Another prevalent misconception, according to Chen, is that HITL work is inherently low-skilled. He countered this by noting that the proliferation of industry-specific AI has generated a significant demand for domain experts—such as doctors, lawyers, and scientists—to contribute their specialized knowledge. Sapien, for instance, collaborates with 1.8 million contributors across 110 countries. For intricate tasks like contextual understanding or visual recognition, maintaining data quality is paramount. Chen explained that Sapien ensures consistent results through peer validation, meticulous contributor reputation tracking, and carefully aligned incentives.

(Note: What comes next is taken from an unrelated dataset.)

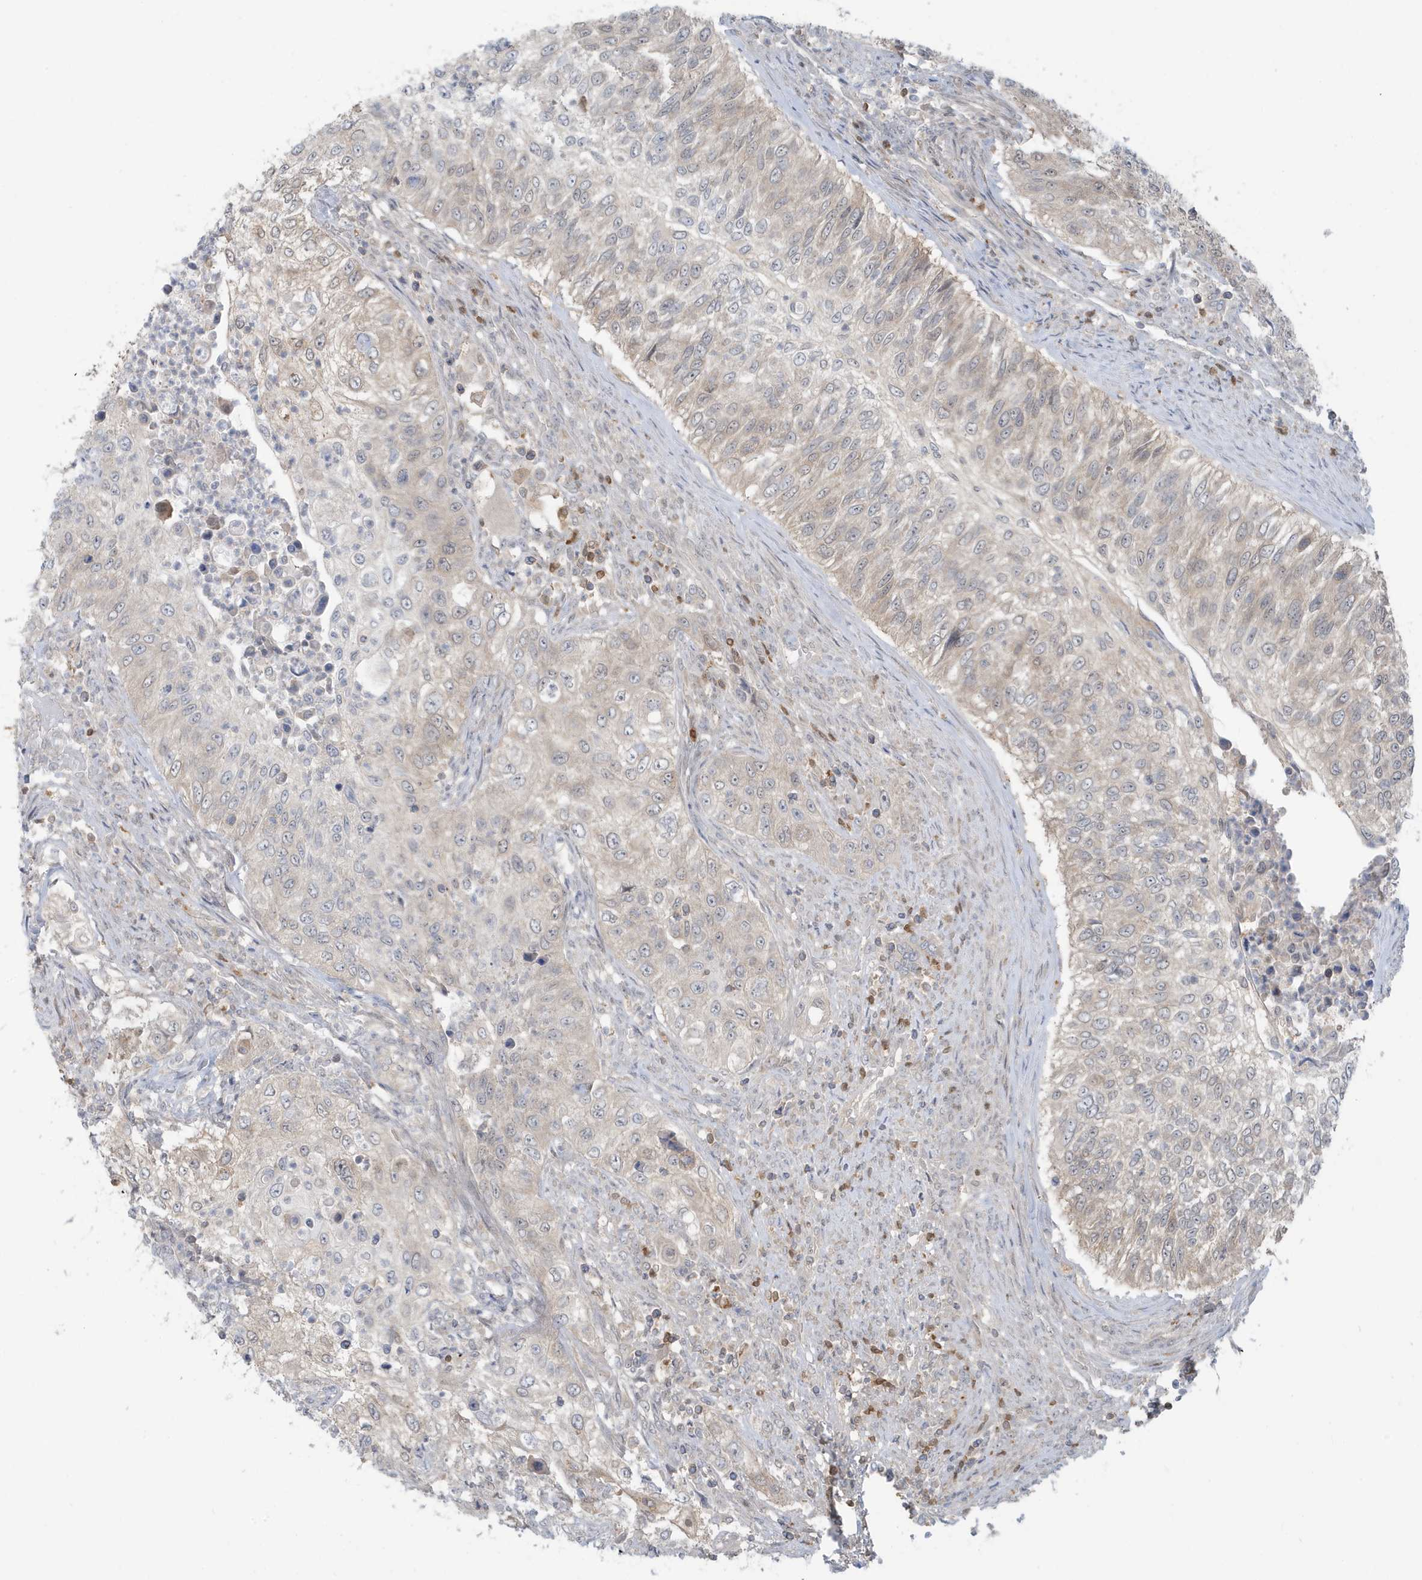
{"staining": {"intensity": "weak", "quantity": "<25%", "location": "cytoplasmic/membranous"}, "tissue": "urothelial cancer", "cell_type": "Tumor cells", "image_type": "cancer", "snomed": [{"axis": "morphology", "description": "Urothelial carcinoma, High grade"}, {"axis": "topography", "description": "Urinary bladder"}], "caption": "This is an IHC micrograph of human urothelial carcinoma (high-grade). There is no staining in tumor cells.", "gene": "OGA", "patient": {"sex": "female", "age": 60}}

China’s AI sector is undergoing rapid expansion, with demand for data labelling quickly approaching levels seen in the United States. Despite China’s unique regulatory environment, Chen observed that the types of AI projects are increasingly mirroring those in other major global markets. Managing such a large and dispersed workforce, Sapien utilizes on-chain technology to ensure payment transparency and empower its community to weigh in on which projects are pursued. By operating without traditional offices, Sapien claims to circumvent certain workplace issues, focusing instead on rewarding contributors based on the value they deliver.

While automation is undoubtedly transforming data labelling, Chen firmly believes that humans will remain central to specific types of work. Tasks involving cultural nuance, sarcasm, rare diseases, niche languages, or complex sentiment will continue to require human review. He predicted that “humans will shift focus towards long-tail data and new vertical domains,” foreseeing a future where AI-assisted labelling handles routine cases while people tackle the most challenging ones. For sensitive projects, such as those involving the intellectual property of large corporations or international organizations, stringent controls are necessary. Chen detailed Sapien’s approach, which includes vetting and training enterprise contributors, implementing data minimisation and access controls, and adhering to client-mandated compliance frameworks like SOC 2 Type 2, GDPR, and HIPAA.

As AI models improve at learning from unlabelled data—a process known as self-supervised learning—some anticipate a reduced need for human labelling. However, Chen views this not as a disappearance but an evolution of the human contributor’s role. He stated, “We will evolve into a more specialized industry,” highlighting Sapien’s increasing involvement in evaluating synthetic data and model outputs. Future projects, he expects, will concentrate on curating unique “ground truth” datasets, assessing AI performance, and providing highly specialized domain expertise.

Alibaba’s foray into smart glasses underscores the pervasive integration of AI into everyday products. While the Quark AI Glasses may be one among many wearable devices by 2025, the synergy of Alibaba’s in-house language model, its existing service ecosystem, and hardware integration could position them distinctly for users in China. Crucially, products like these rely on a complex supply chain of human expertise, from the engineers crafting the models to the contributors refining the data that powers them. Companies like Sapien operate behind the scenes, ensuring AI systems receive the precise information needed to function with accuracy and responsibility. Whether manifested as smart glasses, virtual assistants, or yet-to-be-conceived devices, AI-driven hardware is emerging as a critical avenue for companies to deliver their services directly to consumers. For Alibaba, the Quark AI Glasses represent both a product launch and a clear statement about its vision for growth—a future where technology seamlessly combines software, hardware, and indispensable human intelligence.